This chapter is taken from The Silent Power – Selections from The Mountain Path and The Call Divine

Sri Bhagavan had a unique method of expounding profound truths with illustrations taken from everyday life. His words were never premeditated but came spontaneously, they were also apt, as the following incident will show.

It was in 1932, I think, when I was in charge of the daily puja at the Mother’s shrine, that a devotee known as P.W.D. Ramaswami Iyer arranged for a special food offering of sarkarai pongal (a kind of rice-pudding) and vadai (a small round cake of blackgram fried in oil).They were to be offered at the time of the ushah puja (puja conducted before day break in the month of Margasira (December-January)). I had many things to do and there was no one to help me. So I got up very early, at about half past three, and after taking my bath in the Pali Tirtham, removed the old flowers from the shrine, swept and cleaned the floor and lit two fires, over one of which I placed the pot of rice for the pongal and over the other the pan of oil for the vadai. I then sat down to grind the black gram which I had soaked in water previously. By the time the dough was ready, the oil was sufficiently hot. I had not actually prepared vadais previously at any time. But I took some dough and tried to spread it out on the leaf in the form of a neat round vadai as I had seen others do, but it would not come out properly. I tried again and again but it was of no use. I then got annoyed and threw the dough in disgust back into the vessel. The next moment I noticed some movement behind me. When I turned round I saw, to my consternation, Sri Bhagavan standing behind me and watching my efforts to make vadai. I was naturally agitated but he said quietly, “It doesn’t matter. You have added too much water while grinding the black gram. Now make round balls of the dough and fry them. They will then be bondas!” I did accordingly.

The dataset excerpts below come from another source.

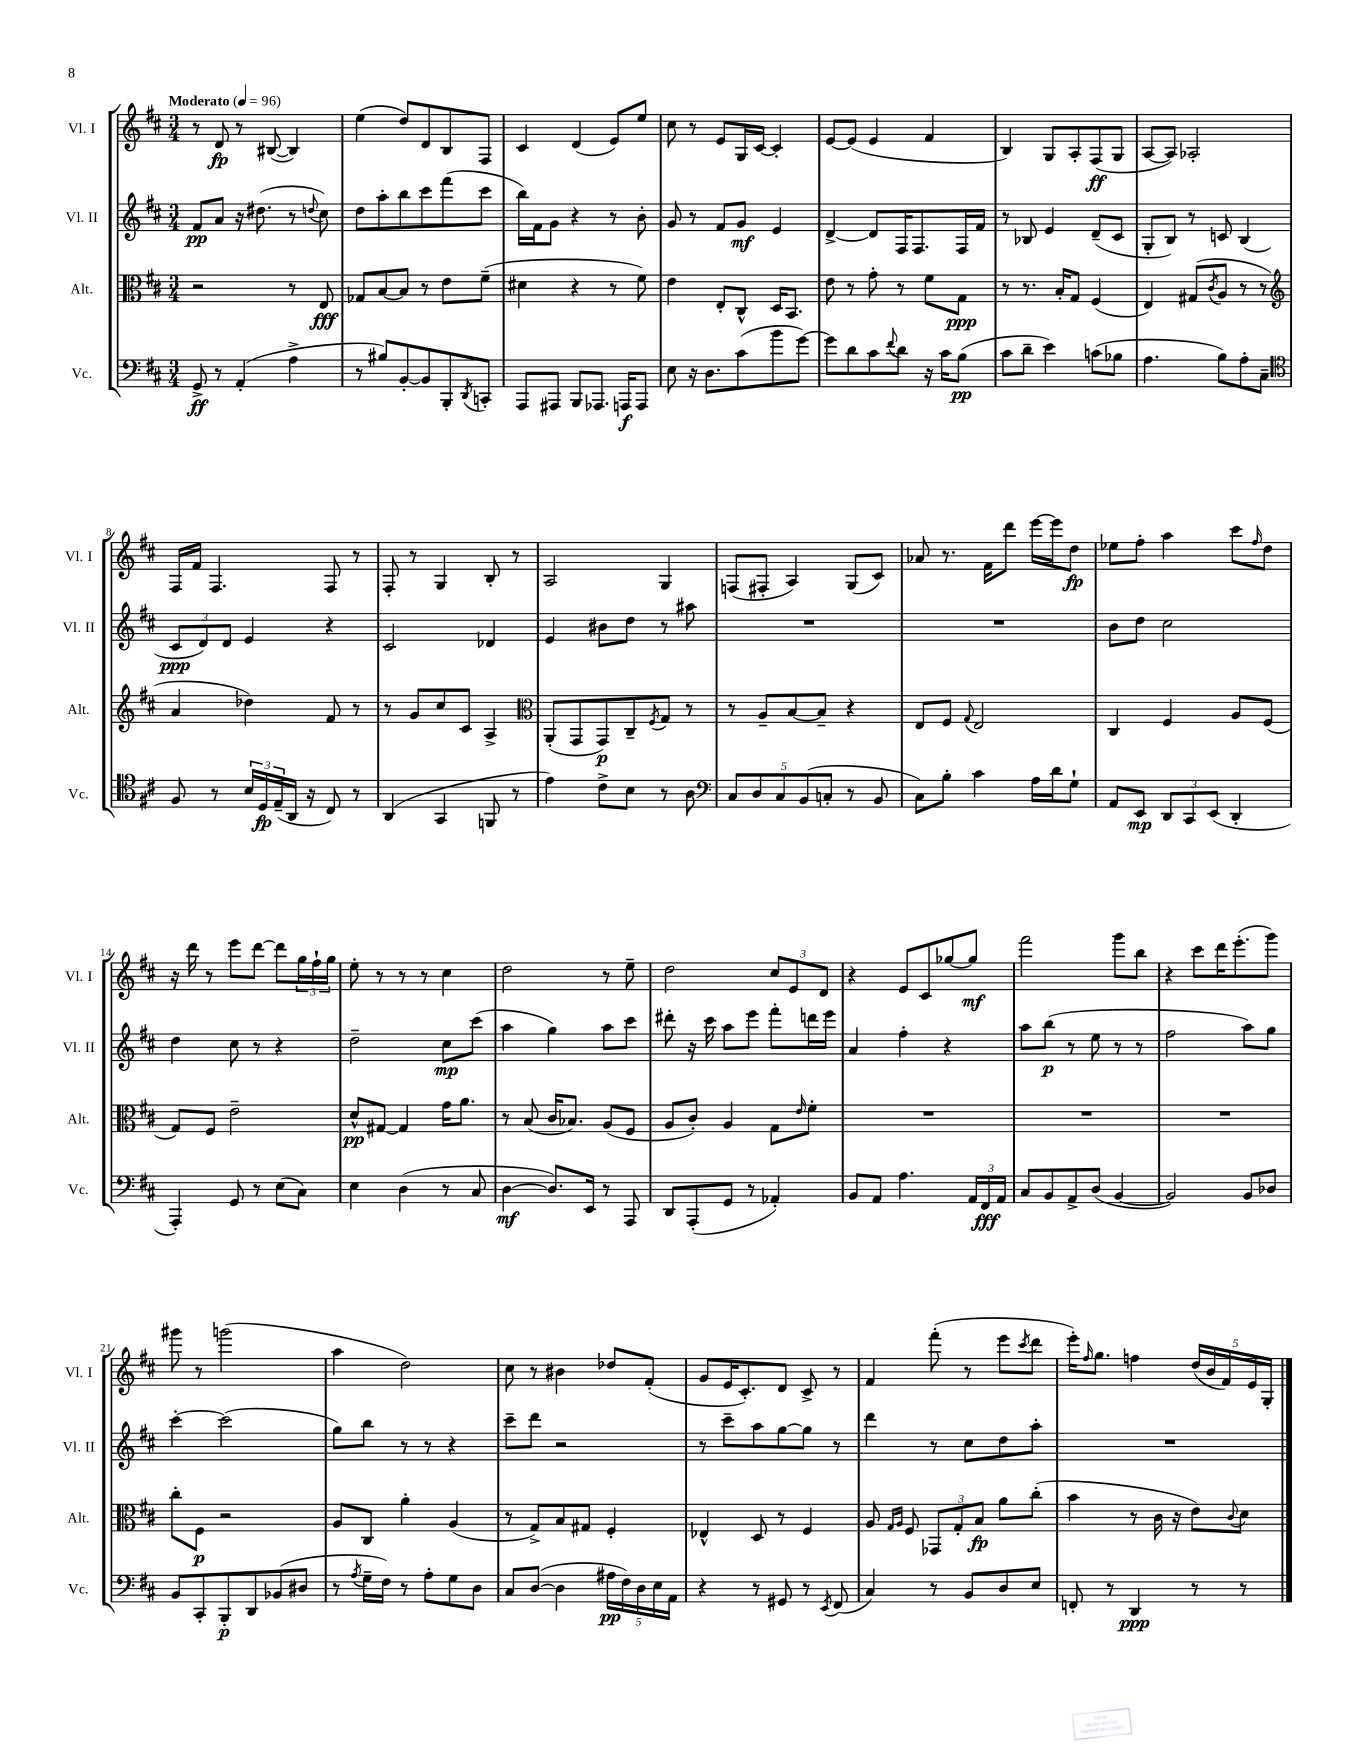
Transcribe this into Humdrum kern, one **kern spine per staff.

**kern	**kern	**kern	**kern
*staff4	*staff3	*staff2	*staff1
*clefF4	*clefC3	*clefG2	*clefG2
*k[f#c#]	*k[f#c#]	*k[f#c#]	*k[f#c#]
*M3/4	*M3/4	*M3/4	*M3/4
*MM96	*MM96	*MM96	*MM96
8GG^/	2r	8f#/L	8r
8r	.	8a/J	8d/
(4AA'/	.	16r	8r
.	.	(8.dd#\	.
.	.	.	([8B#/
4A^\	8r	8r	4B#/])
.	.	8qqdd/	.
.	8E/	8cc#\)	.
=	=	=	=
8r	8G-/L	8dd\L	(4ee\
8B#/L)	[8B/	8aa'\	.
[8BB'/	8B/]J	8bb\	8dd/L)
8BB/]	8r	8ccc#\	8d/
8BBB'/	8e\L	(8fff#\	8B/
8qDD/	.	.	.
8CC'/J	(8f#~\J	8ccc#\J	8F#/J
=	=	=	=
8AAA/L	4d#\	16bb\LL)	4c#/
.	.	16f#\J	.
8AAA#/J	.	8g\J	.
8BBB/L	4r	4r	(4d/
8.AAA-/J	.	.	.
.	8r	8r	8e/L)
16AAA/LK	.	.	.
8AAA/J	8f#\)	8b'\	8ee/J
=	=	=	=
8E\	4e\	8g/	8cc#\
16r	.	8r	8r
8.D\L	.	.	.
.	8E'/L	8f#/L	8e/L
(8c#\	8C#^^/J	8g/J	16G/L
.	.	.	[16c#/JJ
8b\	16D/LK	4e/	4c#'/]
.	8.BB/J	.	.
[8g\J)	.	.	.
=	=	=	=
8g\]L	8e\	[4d^/	[8e/L
8d\	8r	.	(8e/]J
8c#\	8g'\	8d/]L	4e/
8qqf#/	.	.	.
8d\J	8r	16F#/K	.
.	.	8.F#/	.
16r	8f#\L	.	4f#/
16c#\LK	.	.	.
(8B\J	8G\J	16F#/L	.
.	.	16f#/JJ	.
=	=	=	=
8c#\L	8r	8r	4B/)
8d~\J	8.r	8B-/	.
4e\)	.	4e/	8G/L
.	16B'/LK	.	.
.	8G/J	.	8A'/
(8c\L	(4F#/	(8d~/L	(8F#/
8B-\J	.	8c#/J	8G/J
=	=	=	=
4.A\	4E/)	8G'/L	[8A/L
.	.	8B/J)	8A/]J)
.	(8G#/L	8r	2A-'/
.	8qc#/	.	.
8B\L)	8A/J	8c/	.
8A'\	8r	(4B/	.
8C#~\J	8r	.	.
=	=	=	=
*clefC4	*clefG2	*	*
8F#/	4a/	12c#/L	16F#/LL
.	.	.	16f#/JJ
.	.	12d/)	.
8r	.	.	4.F#/
.	.	12d/J	.
24B/LL	4dd-\)	4e/	.
24D/	.	.	.
(24E~/	.	.	.
16AA/JJ	.	.	.
16r	.	.	.
8C#/)	8f#/	4r	8F#/
8r	8r	.	8r
=	=	=	=
(4AA/	8r	2c#/	8F#'/
.	8g/L	.	8r
4GG/	8cc#/	.	4G/
.	8c#/J	.	.
8FF/	4A^/	4d-/	8B'/
8r	.	.	8r
=	=	=	=
*	*clefC3	*	*
4e\)	(8AA'/L	4e/	2A/
.	8GG/	.	.
8c#^\L	8GG/)	8b#\L	.
8B\J	8C#~/	8dd\J	.
.	8qF#/	.	.
8r	8G/J	8r	4G/
8A\	8r	8aa#\	.
=	=	=	=
*clefF4	*	*	*
10C#/L	8r	2.r	(8F/L
10D/	.	.	.
.	8A~/L	.	8F#'/J
10C#/	.	.	.
.	[8B/	.	4A/)
(10BB/	.	.	.
.	8B~/]J	.	.
10C'/J	.	.	.
8r	4r	.	(8G/L
8BB/	.	.	8c#/J)
=	=	=	=
8C#\L)	8E/L	2.r	8a-/
8B'\J	8F#/J	.	8.r
.	8qqG/	.	.
4c#\	2E/	.	.
.	.	.	16f#\LK
.	.	.	8ddd\J
16A\LL	.	.	[16eee\LL
16d\J	.	.	16eee\]J
8G`\J	.	.	8dd\J
=	=	=	=
8AA/L	4C#/	8b\L	8ee-\L
8EE/J	.	8dd\J	8ff#'\J
12DD/L	4F#/	2cc#\	4aa\
12CC#/	.	.	.
(12EE/J	.	.	.
4DD'/	8A/L	.	8ccc#\L
.	.	.	16qqff#/
.	(8F#/J	.	8dd\J
=	=	=	=
4AAA'/)	8G/L)	4dd\	16r
.	.	.	16ddd\
.	8F#/J	.	8r
8GG/	2e~\	8cc#\	8eee\L
8r	.	8r	[8ddd\J
(8E\L	.	4r	8ddd\]L
8C#\J)	.	.	24gg\L
.	.	.	24ff#`\
.	.	.	24gg\JJ
=	=	=	=
4E\	8d^^/L	2dd~\	8ee'\
.	[8G#/J	.	8r
(4D\	4G#/]	.	8r
.	.	.	8r
8r	16g\LK	8cc#\L	4cc#\
.	8.a\J	.	.
8C#/	.	(8ccc#\J	.
=	=	=	=
[4D\	8r	4aa\	2dd\
.	(8B/	.	.
8.D/]L)	16c#/LK	4gg\)	.
.	8.B-/J)	.	.
16EE/Jk	.	.	.
8r	(8A/L	8aa\L	8r
8AAA/	8F#/J	8ccc#\J	8ee~\
=	=	=	=
8DD/L	8A/L	8ddd#'\	2dd\
(8AAA'/	8c#'/J)	16r	.
.	.	16ccc#\	.
8GG/J	4A/	8aa\L	.
8r	.	8eee\J	.
4AA-'/)	8G\L	8fff#'\L	12cc#/L
.	.	.	12e/
.	16qqe/	.	.
.	8f#'\J	16ddd\L	.
.	.	.	12d/J
.	.	16eee\JJ	.
=	=	=	=
8BB/L	2.r	4a/	4r
8AA/J	.	.	.
4.A\	.	4ff#'\	8e/L
.	.	.	8c#/
.	.	4r	[8gg-/
24AA/LL	.	.	8gg-/]J
24FF#/	.	.	.
24AA/JJ	.	.	.
=	=	=	=
8C#/L	2.r	8aa\L	2fff#\
8BB/	.	(8bb\J	.
8AA^/	.	8r	.
(8D/J	.	8ee\	.
[4BB/	.	8r	8ggg\L
.	.	8r	8bb\J
=	=	=	=
2BB/])	2.r	2ff#\	4r
.	.	.	8ccc#\L
.	.	.	16ddd\K
.	.	.	(8.eee'\
8BB/L	.	8aa\L)	.
8D-/J	.	8gg\J	8ggg\J)
=	=	=	=
8BB/L	8cc#'\L	[4ccc#'\	8ggg#\
8CC#'/	8F#\J	.	8r
8BBB'/	2r	(2ccc#\]	(2ggg\
8DD/	.	.	.
(8BB-/	.	.	.
8D#/J	.	.	.
=	=	=	=
8r	8A/L	8gg\L)	4aa\
8qA/	.	.	.
16G~\LL	8C#/J	8bb\J	.
16F#\JJ)	.	.	.
8r	4a'\	8r	2dd\)
8A'\L	.	8r	.
8G\	(4A/	4r	.
8D\J	.	.	.
=	=	=	=
8C#/L	8r	8ccc#~\L	8cc#\
([8D/J	8G^/L)	8ddd\J	8r
4D\]	8B/	2r	4b#\
.	8G#/J	.	.
20A#\LL	4F#'/	.	8dd-/L
20F#\)	.	.	.
20D\	.	.	.
.	.	.	(8f#'/J
20E\	.	.	.
20AA\JJ	.	.	.
=	=	=	=
4r	4E-^^/	8r	8g/L
.	.	8ccc#~\L	16e/K
.	.	.	8.c#'/)
8r	8D/	8aa\	.
8GG#/	8r	[8gg\	8d/J
8r	4F#/	8gg\]J	8c#^/
8qEE/	.	.	.
(8FF#/	.	8r	8r
=	=	=	=
4C#/)	8A/	4ddd\	4f#/
.	16qqG/LL	.	.
.	16qqA/JJ	.	.
.	8F#/	.	.
8r	12GG-/L	8r	(8fff#'\
.	12G'/	.	.
8BB/L	.	8cc#\L	8r
.	12B/J	.	.
8D/	8a\L	8dd\	8eee\L
.	.	.	8qccc#/
8E/J	(8cc#'\J	8aa'\J	8ddd\J
=	=	=	=
8FF'/	4b\	2.r	16eee'\LK)
.	.	.	16qqff#/
.	.	.	8.gg\J
8r	.	.	.
4DD/	8r	.	4ff\
.	16c#\	.	.
.	16r	.	.
8r	8e\L)	.	(20dd/LL
.	.	.	20b/
.	.	.	20f#/)
.	8qqc#/	.	.
8r	8d\J	.	.
.	.	.	20e/
.	.	.	20G'/JJ
==	==	==	==
*-	*-	*-	*-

When the bondas were served to the devotees at breakfast, as usual, Ramaswami Iyer said to me angrily, “Look here. Did I not ask you to prepare vadai? Then why have you made bondas?” I was afraid to say anything and so merely looked at Sri Bhagavan who immediately turned to Ramaswami Iyer and said, “What does it matter? If the cakes are flat and circular they are vadais, if spherical, bondas. The stuff is the same and the taste is the same. Only names and forms are different. Eat the prasadam (food offered to a deity) and don’t make a fuss.” Everyone was astonished at the ready and apt reply of Sri Bhagavan. Ramaswami Iyer could not contain his joy! He exclaimed, “Wonderful, Wonderful!” Later in the day, when he saw me, he said, “I say, you are a lucky fellow. Sri Bhagavan himself is  supporting you.”

The world consists of names and forms. These are naturally many, but what lies behind them is one and the same. Names and forms are not real although we think that they are. Brahman which underlies them is real, but we forget it. What wisdom lay in Sri Bhagavan’s words!